> **EXTRACT TO READ**
= = =

Another known system involves one vehicle bus that is connected to the train bus by two communication units that cooperate so that only one communication unit is active. The active communication unit receives and transfers data to and from the train bus. The vehicle bus connects a number of functional units in series, which can be doubled so that a defect unit can be by-passed and another unit can take over its function. A common vehicle bus gives a simpler system, as regards tool support, software implementation, testing and specification, but does also involve a risk that the entire vehicle bus can be disabled by particularly serious faults e.g. damaged cable, damaged connectors or reflections caused by a lost or loose termination.

DESCRIPTION OF THE INVENTION

The purpose of the invention is to increase availability of rail bound vehicles by reducing the risk for vehicle standstill as the result of a fault in the communication and control system. The system should also be simple in respect of tool support, implementation of software, testing and specification.
A new system design makes it possible to disconnect the part of the communication network where a fault has occurred, and to drive the train with reduced functionality. It is a way to handle faults that otherwise could lead to a train standstill, with great consequences for railway traffic.

= = =

> **SET OF TASKS**
a) From the passage on train communication systems above, return the stretch from "The purpose of" through "testing and specification." word for word.
b) Translate this sentence from the passage on train communication systems into Spanish: "The active communication unit receives and transfers data to and from the train bus."

> **RAW DATA**
= = =

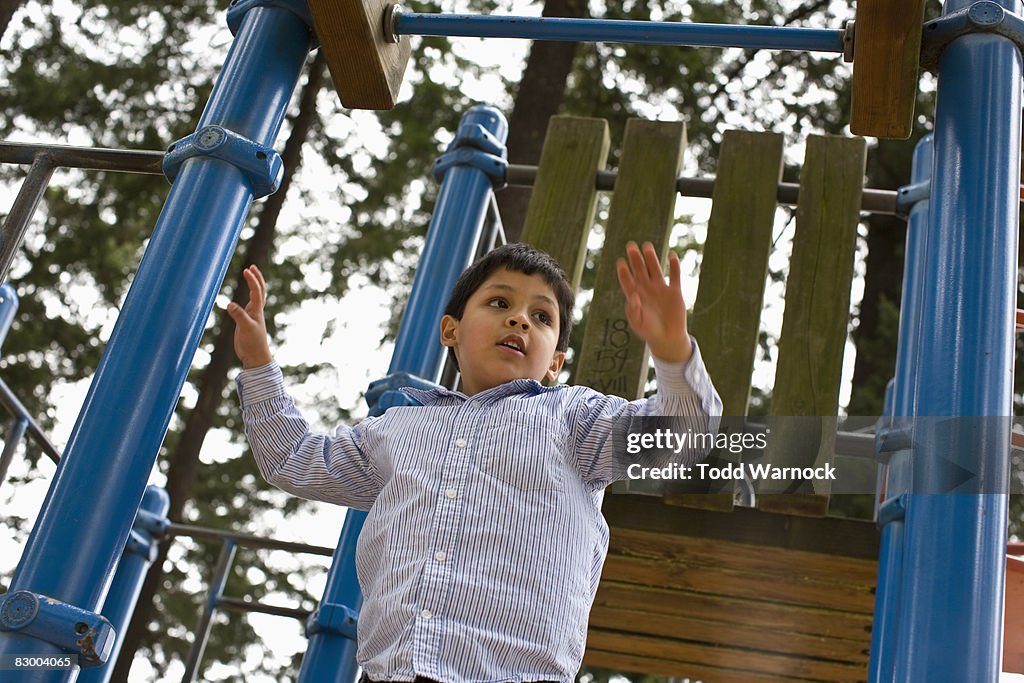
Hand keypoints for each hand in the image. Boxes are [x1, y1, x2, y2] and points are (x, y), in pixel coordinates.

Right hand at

= = =

> **COMPLETED EXERCISE**
a)
The purpose of the invention is to increase availability of rail bound vehicles by reducing the risk for vehicle standstill as the result of a fault in the communication and control system. The system should also be simple in respect of tool support, implementation of software, testing and specification.

b) La unidad de comunicación activa recibe y transfiere datos hacia y desde el bus del tren.